Barring terrorist groups from promoting their activities through various online platforms is crucial in the fight against the Islamic State , Home Affairs Minister Carmelo Abela said this afternoon.

Addressing a two-day regional workshop for counter terrorism practitioners at the Old University in Valletta, Mr Abela noted that last week the matter was raised in a meeting he had with representatives of key internet companies Google, Facebook and Twitter.

The talks which were held in Silicon Valley, in the US, were held as part of an EU delegation visit led by European Commissioner Dimitris Avramopoulos.

The visit was organised to follow up on the last meeting of the EU Internet Forum, held last December, and to take forward actions agreed for 2017. The EU Internet Forum was established in December 2015 to discuss the challenges posed by terrorists’ use of the internet, improve understanding of one another's capability and limitations, and identify areas for future co-operation.

The meetings with the US internet companies’ executives, focused on the need to ensure progress under the two key objectives of the EU Internet Forum, the home affairs minister said.

These are barring accessibility to terrorist content online, and empowering civil society partners to increase the volume of effective alternative narratives online.
In his address, Mr Abela referred to the establishment of ISIS as a “game changer” while noting that its highly proficient propaganda had been instrumental in the radicalisation of people.
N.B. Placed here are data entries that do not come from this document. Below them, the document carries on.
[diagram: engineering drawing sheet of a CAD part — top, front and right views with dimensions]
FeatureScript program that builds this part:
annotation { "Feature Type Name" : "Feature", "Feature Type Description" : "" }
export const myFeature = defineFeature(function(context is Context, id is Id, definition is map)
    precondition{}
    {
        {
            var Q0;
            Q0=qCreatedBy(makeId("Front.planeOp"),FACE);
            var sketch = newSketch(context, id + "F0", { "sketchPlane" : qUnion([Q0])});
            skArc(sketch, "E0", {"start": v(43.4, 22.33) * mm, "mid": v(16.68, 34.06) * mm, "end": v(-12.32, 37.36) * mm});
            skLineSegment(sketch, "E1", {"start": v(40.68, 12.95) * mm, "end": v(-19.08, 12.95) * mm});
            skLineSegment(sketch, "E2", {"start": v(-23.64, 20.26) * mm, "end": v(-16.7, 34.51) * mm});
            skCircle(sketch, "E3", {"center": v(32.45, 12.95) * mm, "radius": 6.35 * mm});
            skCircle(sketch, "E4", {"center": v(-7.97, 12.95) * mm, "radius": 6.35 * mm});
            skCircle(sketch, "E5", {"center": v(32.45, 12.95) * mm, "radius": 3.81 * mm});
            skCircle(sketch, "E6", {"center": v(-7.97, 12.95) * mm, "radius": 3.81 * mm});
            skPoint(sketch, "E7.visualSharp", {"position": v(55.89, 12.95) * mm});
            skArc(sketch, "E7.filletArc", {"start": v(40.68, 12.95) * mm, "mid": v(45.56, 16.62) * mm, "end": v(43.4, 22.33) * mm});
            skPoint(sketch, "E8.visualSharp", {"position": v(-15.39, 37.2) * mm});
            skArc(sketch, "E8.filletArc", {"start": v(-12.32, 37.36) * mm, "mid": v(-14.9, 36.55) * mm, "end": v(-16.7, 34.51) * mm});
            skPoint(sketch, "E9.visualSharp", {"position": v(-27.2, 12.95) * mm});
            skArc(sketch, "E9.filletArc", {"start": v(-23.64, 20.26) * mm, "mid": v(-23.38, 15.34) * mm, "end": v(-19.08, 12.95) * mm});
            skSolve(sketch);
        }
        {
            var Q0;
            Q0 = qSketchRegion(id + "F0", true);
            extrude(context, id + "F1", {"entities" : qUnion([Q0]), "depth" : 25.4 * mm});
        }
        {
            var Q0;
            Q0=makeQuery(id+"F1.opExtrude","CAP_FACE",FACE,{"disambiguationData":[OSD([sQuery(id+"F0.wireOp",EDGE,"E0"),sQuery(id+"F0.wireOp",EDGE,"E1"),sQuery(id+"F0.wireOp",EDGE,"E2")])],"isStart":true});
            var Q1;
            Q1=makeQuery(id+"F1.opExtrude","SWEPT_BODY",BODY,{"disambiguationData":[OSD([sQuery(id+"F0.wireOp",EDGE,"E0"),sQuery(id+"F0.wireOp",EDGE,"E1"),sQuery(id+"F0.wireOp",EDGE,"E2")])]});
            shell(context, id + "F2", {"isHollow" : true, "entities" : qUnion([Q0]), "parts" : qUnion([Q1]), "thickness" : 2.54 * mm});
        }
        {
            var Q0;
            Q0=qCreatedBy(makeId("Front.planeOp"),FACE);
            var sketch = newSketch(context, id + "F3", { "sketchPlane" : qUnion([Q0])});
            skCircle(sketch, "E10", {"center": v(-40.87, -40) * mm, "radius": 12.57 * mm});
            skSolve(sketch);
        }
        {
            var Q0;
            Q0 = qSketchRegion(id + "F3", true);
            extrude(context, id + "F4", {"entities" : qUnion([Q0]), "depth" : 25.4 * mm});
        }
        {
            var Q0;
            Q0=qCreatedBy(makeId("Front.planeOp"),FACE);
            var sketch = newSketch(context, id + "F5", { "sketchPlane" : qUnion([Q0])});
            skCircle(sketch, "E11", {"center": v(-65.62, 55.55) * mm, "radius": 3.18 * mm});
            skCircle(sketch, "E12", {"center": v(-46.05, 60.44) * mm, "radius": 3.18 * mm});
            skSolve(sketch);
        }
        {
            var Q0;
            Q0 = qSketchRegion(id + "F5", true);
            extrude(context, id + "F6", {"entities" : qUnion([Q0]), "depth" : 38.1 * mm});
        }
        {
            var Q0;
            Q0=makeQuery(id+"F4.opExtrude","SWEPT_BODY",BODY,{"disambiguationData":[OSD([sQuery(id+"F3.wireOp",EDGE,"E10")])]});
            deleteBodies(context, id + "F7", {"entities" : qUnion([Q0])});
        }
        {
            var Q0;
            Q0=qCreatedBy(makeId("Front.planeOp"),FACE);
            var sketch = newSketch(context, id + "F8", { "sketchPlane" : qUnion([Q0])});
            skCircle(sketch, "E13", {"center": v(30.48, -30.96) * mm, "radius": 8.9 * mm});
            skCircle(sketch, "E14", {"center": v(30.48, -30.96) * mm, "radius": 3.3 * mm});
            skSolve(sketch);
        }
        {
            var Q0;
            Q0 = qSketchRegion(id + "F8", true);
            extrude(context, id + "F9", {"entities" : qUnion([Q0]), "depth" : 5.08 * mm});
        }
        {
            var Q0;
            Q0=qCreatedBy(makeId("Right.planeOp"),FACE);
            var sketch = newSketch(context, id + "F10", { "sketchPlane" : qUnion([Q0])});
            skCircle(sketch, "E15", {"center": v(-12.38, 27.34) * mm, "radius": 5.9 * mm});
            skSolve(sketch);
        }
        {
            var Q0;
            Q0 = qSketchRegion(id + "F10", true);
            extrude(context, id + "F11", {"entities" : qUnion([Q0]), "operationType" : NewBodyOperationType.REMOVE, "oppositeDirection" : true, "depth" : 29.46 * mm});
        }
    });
He said that an estimated 4,000 EU nationals have joined terrorist organisations in countries experiencing conflict such as Syria and Iraq. The majority of the terrorist suspects implicated in the most recent terrorist attacks in the EU were European citizens, born and raised in Europe, Mr Abela remarked.

Referring to the current situation in Iraq and Syria where IS have lost key strongholds, he said Europe must be prepared for a possible backlash.

On the other hand, he cautioned against getting carried away by terrorist propaganda, saying the solution was to tackle the root causes behind the radicalisation by terrorist organisations.

The two-day workshop is being organised by the US State Department in collaboration with the International Institute of Justice.